Many organs employ stem cells for their normal function or for repair following damage. Understanding how stem cell numbers are determined, how they incorporate into their niches and how they are mobilized and differentiate is important for understanding normal body function, and imperative for applications of stem cell therapies.

We are using ovary formation in the fruit fly Drosophila melanogaster as a model system for organogenesis and stem cell establishment.

The ovary of Drosophila is composed of 18 egg-producing units. Each unit contains a structure, the germarium, which harbors two types of somatic stem cells as well as germ line stem cells (Figure 1A). Sophisticated fly genetics, combined with the accessibility of the niche and the stem cells to imaging (Figure 1B), turned the fly ovary into a leading system in the study of adult stem cells.

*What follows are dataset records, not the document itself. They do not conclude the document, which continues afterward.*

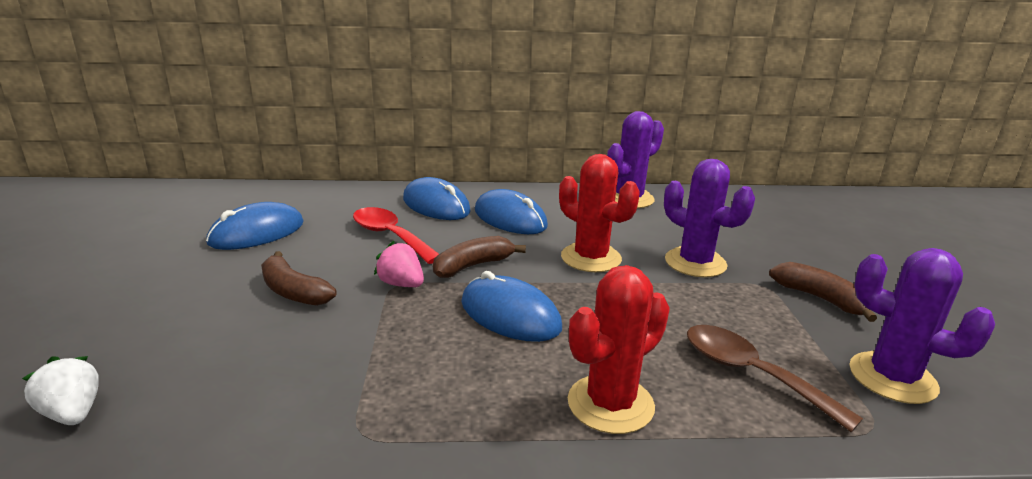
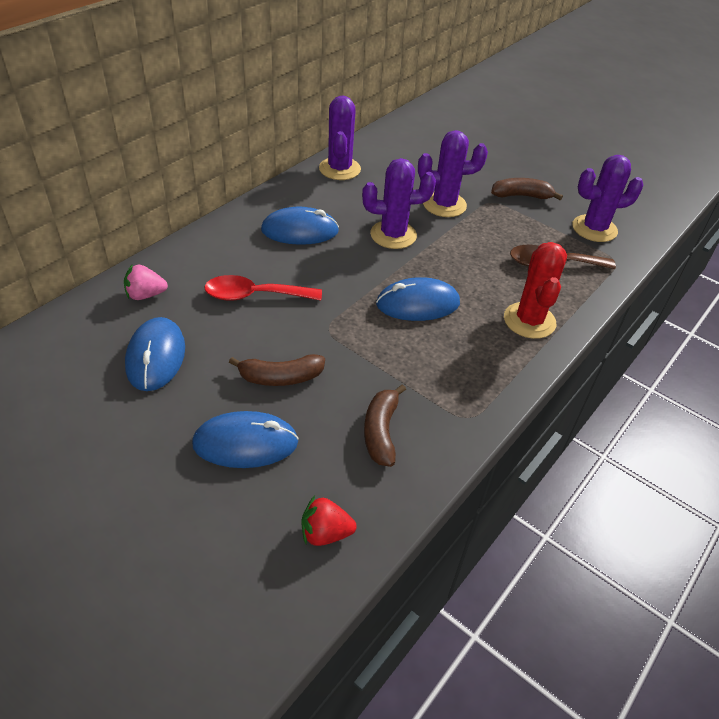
camera: 50 degrees left, 20 degrees up
white strawberry [22,356,99,425] -> red strawberry [302,496,357,546]
pink strawberry [374,241,424,287] -> pink strawberry moved to [124,264,168,300]
blue mouse [403,177,471,220] -> blue mouse moved to [192,411,299,468]
brown banana [433,236,526,278] -> brown banana moved to [364,384,406,467]
red cactus [559,154,640,272] -> purple cactus [362,158,436,249]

While the Drosophila ovary has been a successful model for the study of adult stem cell maintenance and differentiation, very little is known about how this complex organ forms.

Our research focuses on two major questions:

  1. How different cell types within a growing organ coordinate their growth such that there is neither excess nor deficiency in any cell type.
     
  2. How differentiation of a stem cell niche directs primordial cells to become adult germ line stem cells (GSCs).